▶ **WHAT NEEDS TO BE DONE**: Write out exactly the lines from the one holding "คาวาซากิประเทศไทย คัดเลือกรุ่น Special" to the last line of the entries, both ends included and nothing else, without the pictures.

*** SUPPLIED DATA ***

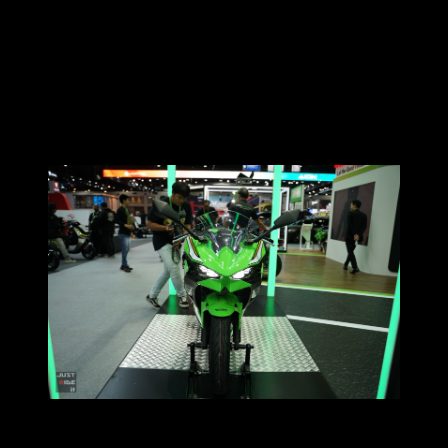
ทุกรอบเครื่องยนต์ ผสานเข้ากับแชสซีน้ำหนักเบาจึงเหมาะกับ
การขับขี่ในหลากหลายสถานการณ์รวมถึงในชีวิตประจำวัน
เพราะคาวาซากิมุ่งหวังให้นักขับขี่เข้าถึงตัวรถได้ง่ายที่สุด เราจึง
ทุ่มเทให้กับการออกแบบแชสซี ที่นอกจากน้ำหนักที่เบาแล้ว ยัง
คล่องแคล่วและมีจุดศูนย์ถ่วงที่สมดุล ให้ความมั่นใจในการขับขี่
แก่นักบิดมือใหม่และมือเก๋า
คาวาซากิประเทศไทย คัดเลือกรุ่น Special Edition มาให้ผู้ขับขี่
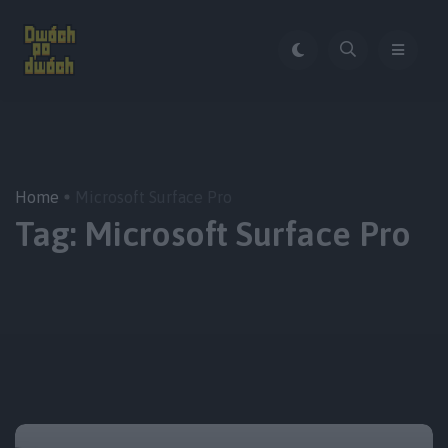
Home
Microsoft Surface Pro
Tag:
Microsoft Surface Pro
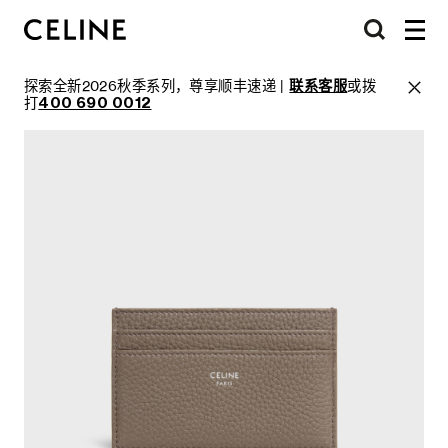
探索全新2026秋季系列，尊享顺丰速递 |
联系客服
或拨
打
400 690 0012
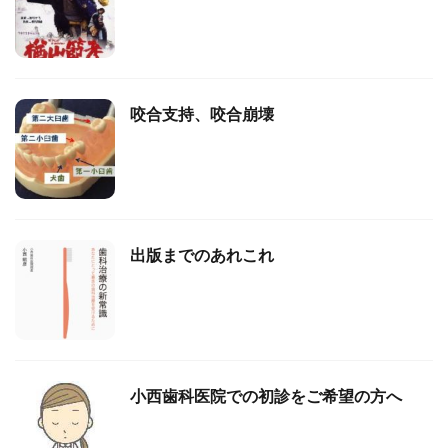
咬合支持、咬合崩壊
出版までのあれこれ
小西歯科医院での初診をご希望の方へ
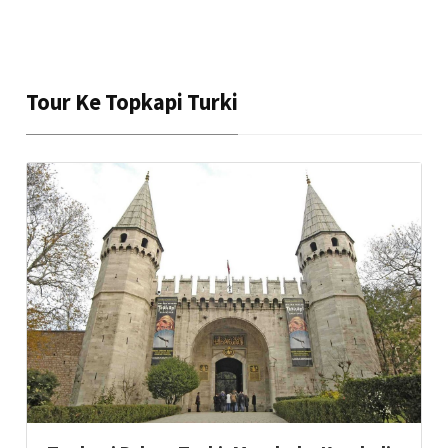
Tour Ke Topkapi Turki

*** End of SUPPLIED DATA ***

▶ **WORKED SOLUTION**:
คาวาซากิประเทศไทย คัดเลือกรุ่น Special Edition มาให้ผู้ขับขี่
Home
Microsoft Surface Pro
Tag:
Microsoft Surface Pro
探索全新2026秋季系列，尊享顺丰速递 |
联系客服
或拨
打
400 690 0012
咬合支持、咬合崩壊
出版までのあれこれ
小西歯科医院での初診をご希望の方へ
Tour Ke Topkapi Turki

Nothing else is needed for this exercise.